Abstract:
Interest in Natural Language Processing (NLP) has grown very quickly over the last decades, mainly because it
provides tools to represent and analyze human languages computationally. A key challenge in NLP is word categorization
or classification based on its meaning within a given context. This problem is referred to as word-sense disambiguation
(WSD). This issue is prevalent in all languages around the world. However, WSD poses the greatest challenge among
North-East Indian languages due to the scarcity of digital resources. This work is an attempt to solve the problem of Word
Sense Disambiguation in a low-resource Bodo language and is also considered text-sparse using an adapted Convolutional
Neural Network (CNN) model with an attention mechanism. The northeastern region of India predominantly speaks the
Bodo language, necessitating careful consideration of its data when constructing NLP models. An attention layer has been
implemented in order to effectively identify the significant properties associated with a particular label, enabling the model
to focus on the more important things. The CNN layer again extracts certain semantic components from sentences, which
further helps in catching subtle nuances of meaning. Testing results were promising, as the proposed framework achieved a
remarkable accuracy of 71.43% on a very narrow dataset. Therefore, it demonstrates that the deep CNN with soft attention
is more effective in inferring the meaning of words in the Bodo language.
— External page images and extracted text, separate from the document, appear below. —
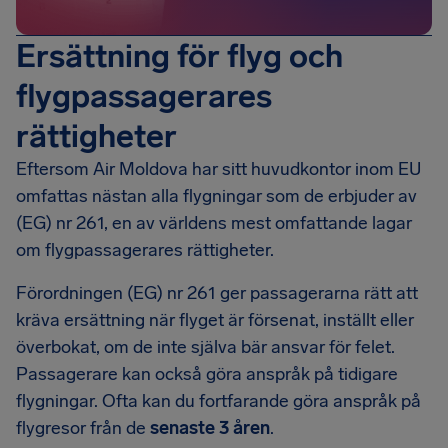
Ersättning för flyg och
flygpassagerares
rättigheter
Eftersom Air Moldova har sitt huvudkontor inom EU
omfattas nästan alla flygningar som de erbjuder av
(EG) nr 261, en av världens mest omfattande lagar
om flygpassagerares rättigheter.
Förordningen (EG) nr 261 ger passagerarna rätt att
kräva ersättning när flyget är försenat, inställt eller
överbokat, om de inte själva bär ansvar för felet.
Passagerare kan också göra anspråk på tidigare
flygningar. Ofta kan du fortfarande göra anspråk på
flygresor från de
senaste 3 åren
.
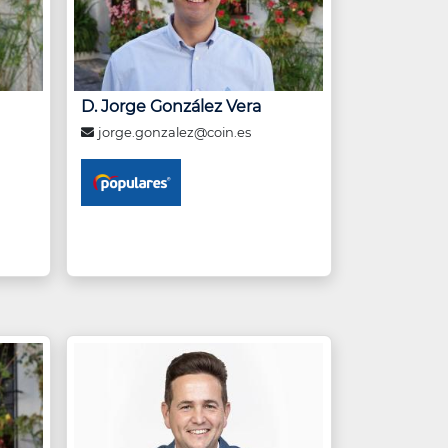
D. Jorge González Vera
jorge.gonzalez@coin.es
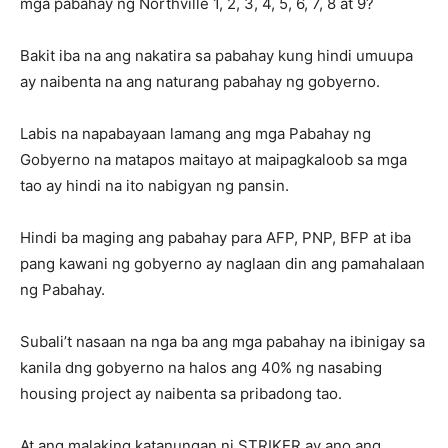
mga pabahay ng Northville 1, 2, 3, 4, 5, 6, 7, 8 at 9?
Bakit iba na ang nakatira sa pabahay kung hindi umuupa
ay naibenta na ang naturang pabahay ng gobyerno.
Labis na napabayaan lamang ang mga Pabahay ng
Gobyerno na matapos maitayo at maipagkaloob sa mga
tao ay hindi na ito nabigyan ng pansin.
Hindi ba maging ang pabahay para AFP, PNP, BFP at iba
pang kawani ng gobyerno ay naglaan din ang pamahalaan
ng Pabahay.
Subali’t nasaan na nga ba ang mga pabahay na ibinigay sa
kanila dng gobyerno na halos ang 40% ng nasabing
housing project ay naibenta sa pribadong tao.
At ang malaking katanungan ni STRIKER ay ano ang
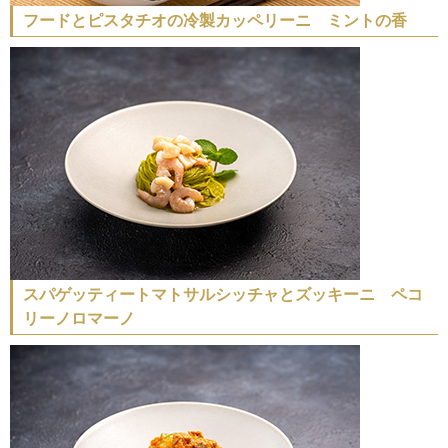
フードとピスタチオの冷製カッペリーニ ミントの香
スパゲッティートマトサルシッチャとズッキーニ ペコ
リーノロマーノ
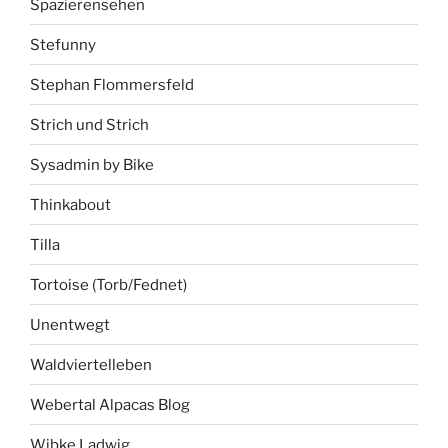
Spazierensehen
Stefunny
Stephan Flommersfeld
Strich und Strich
Sysadmin by Bike
Thinkabout
Tilla
Tortoise (Torb/Fednet)
Unentwegt
Waldviertelleben
Webertal Alpacas Blog
Wibke Ladwig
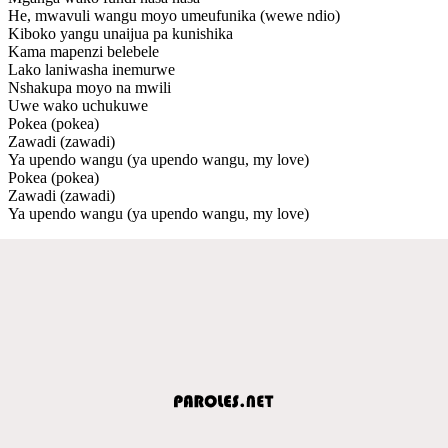
He, mwavuli wangu moyo umeufunika (wewe ndio)
Kiboko yangu unaijua pa kunishika
Kama mapenzi belebele
Lako laniwasha inemurwe
Nshakupa moyo na mwili
Uwe wako uchukuwe
Pokea (pokea)
Zawadi (zawadi)
Ya upendo wangu (ya upendo wangu, my love)
Pokea (pokea)
Zawadi (zawadi)
Ya upendo wangu (ya upendo wangu, my love)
Hence, the study proves that NLP, using advanced
methodologies like the CNN-Attention model, has immense potential to get over these challenges in low-resource languages.
By drawing powerful attention mechanisms and convolutional neural networks together, the model is endowed better at
capturing fine-grained semantic differences, offering a glimpse into the possibility for better language processing tools in
Bodo and other similarly resource-limited languages.